MDS Alert

Medicare Payment:

The Resident Is RUGing Into What?!

Understand how the RUG grouper selects a RUG when a resident's MDS qualifies him for more than one.

What you don't know about how the RUG system works can hurt your facility's revenue flow or cause you to spin your wheels unnecessarily.

For example, you can't rely on the RUG structural hierarchy to explain which RUGs have the highest rates in descending order.

The answer to that fiscal riddle lies in what's known as case-mix index (CMI) maximization. That concept explains why the RUG software grouper selects a certain RUG when a resident's MDS qualifies him for more than one.

Here's How It Works

The Centers for Medicare & Medicaid Services has assigned a CMI to each RUG under the current RUG-44 system and also the RUG-53 model going into effect on Jan. 1.

The CMIs and payment rates are based on staff time measurement studies for nursing and therapy, explains Peter Arbuthnot, regulatory industry analyst with American HealthTech Inc. in Jackson, MS. (CMS is, in fact, getting ready to do another staff measurement time study to recalibrate the RUGs.

When a resident's MDS qualifies him for more than one RUG classification, the RUG grouper will select the category with the highest rate based on CMI maximization. (To review the ordinal ranking of the
index maximized RUGs for urban and rural, see the charts later in this issue.)

The RUG selected by the grouper thus won't necessarily be the highest one in the structural hierarchy when a resident qualifies for more than one. That's true under the current RUG-44 system and in the RUG-53 scheme going into effect on Jan. 1. 
  
But understanding how CMI maximization works may be more important with the new RUG system because it includes nine new RUGs for residents requiring both therapy and intensive nursing services (IVs, IV meds, suctioning, tracheostomy care or ventilators).

"By understanding case-mix index maximizing, nursing facilities won't waste energy trying to figure out why a resident grouped into a particular RUG or what they will be paid," advises Rena Shephard, RN, MHA, FACDONA, president of RRS Healthcare Consulting in San Diego.

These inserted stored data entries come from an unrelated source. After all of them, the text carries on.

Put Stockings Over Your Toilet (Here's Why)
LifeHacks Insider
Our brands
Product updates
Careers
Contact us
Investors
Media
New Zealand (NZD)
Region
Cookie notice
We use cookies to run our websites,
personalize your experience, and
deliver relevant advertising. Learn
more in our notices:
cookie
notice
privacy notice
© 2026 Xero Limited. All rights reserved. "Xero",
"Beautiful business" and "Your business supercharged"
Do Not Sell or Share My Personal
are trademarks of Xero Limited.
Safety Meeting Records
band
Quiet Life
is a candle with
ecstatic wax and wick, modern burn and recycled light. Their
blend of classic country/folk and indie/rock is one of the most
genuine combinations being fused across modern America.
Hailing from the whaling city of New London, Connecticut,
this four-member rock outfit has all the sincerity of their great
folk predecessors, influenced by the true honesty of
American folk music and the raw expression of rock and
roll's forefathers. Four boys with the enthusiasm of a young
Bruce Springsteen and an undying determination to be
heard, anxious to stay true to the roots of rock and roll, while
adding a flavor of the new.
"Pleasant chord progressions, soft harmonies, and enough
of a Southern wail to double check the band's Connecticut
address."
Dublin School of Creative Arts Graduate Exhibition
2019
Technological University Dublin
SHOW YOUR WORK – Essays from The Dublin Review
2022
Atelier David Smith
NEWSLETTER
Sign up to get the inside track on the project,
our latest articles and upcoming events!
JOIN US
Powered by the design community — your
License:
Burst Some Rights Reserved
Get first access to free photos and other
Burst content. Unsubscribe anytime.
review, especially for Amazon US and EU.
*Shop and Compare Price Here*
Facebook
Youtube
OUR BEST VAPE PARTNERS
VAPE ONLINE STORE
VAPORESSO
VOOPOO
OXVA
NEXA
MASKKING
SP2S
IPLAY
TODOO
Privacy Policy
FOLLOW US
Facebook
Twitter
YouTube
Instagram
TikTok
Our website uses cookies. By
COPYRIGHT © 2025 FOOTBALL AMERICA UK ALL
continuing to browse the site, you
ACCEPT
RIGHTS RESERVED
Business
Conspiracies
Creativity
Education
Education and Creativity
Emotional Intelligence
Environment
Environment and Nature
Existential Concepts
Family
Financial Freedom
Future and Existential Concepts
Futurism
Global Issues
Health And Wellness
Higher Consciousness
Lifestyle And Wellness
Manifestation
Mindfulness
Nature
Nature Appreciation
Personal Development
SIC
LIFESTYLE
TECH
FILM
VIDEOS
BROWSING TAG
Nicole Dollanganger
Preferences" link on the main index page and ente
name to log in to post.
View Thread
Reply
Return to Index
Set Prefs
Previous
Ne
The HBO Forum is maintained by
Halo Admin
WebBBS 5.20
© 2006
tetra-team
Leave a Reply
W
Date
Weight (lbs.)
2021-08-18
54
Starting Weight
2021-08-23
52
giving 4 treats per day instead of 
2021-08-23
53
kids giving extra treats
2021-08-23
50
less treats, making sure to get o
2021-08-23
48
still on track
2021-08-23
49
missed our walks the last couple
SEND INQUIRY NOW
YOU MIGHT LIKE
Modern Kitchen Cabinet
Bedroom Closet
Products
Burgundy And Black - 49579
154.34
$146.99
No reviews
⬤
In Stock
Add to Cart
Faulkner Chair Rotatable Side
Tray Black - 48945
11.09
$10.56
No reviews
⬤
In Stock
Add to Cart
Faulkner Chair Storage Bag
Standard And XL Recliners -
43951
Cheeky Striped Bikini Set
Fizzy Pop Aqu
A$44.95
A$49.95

As one example, in the RUG-53 system, RML (rehab medium plus extensive services, low) pays more than RHX (rehab high plus extensive services, high), even though the latter is higher in the RUG structural hierarchy, observes Shephard.

Check Out This Example Of CMI Maximization

Say a resident's MDS qualifies him for both an RMX and RVL category. The CMI for RVL is 46 while the CMI for RMX is 47 even though RVL comes before RMX in the RUG structural hierarchy, notes Marilyn Mines, RN, BC, director of clinical services for FR&R Healthcare Consulting in Deerfield, IL.

The RUG grouper will put the resident in an RMX category, which pays $415.57 (urban) per day compared to RVL, which pays $399.34, notes Mines.

In a nutshell: The RUG grouper selects the RUG category based on an ordinal ranking of RUGs from 53 to 1 designed to reflect the urban and rural national rates. An individual skilled nursing facility's final RUG rate varies based on the facility's location, Arbuthnot adds.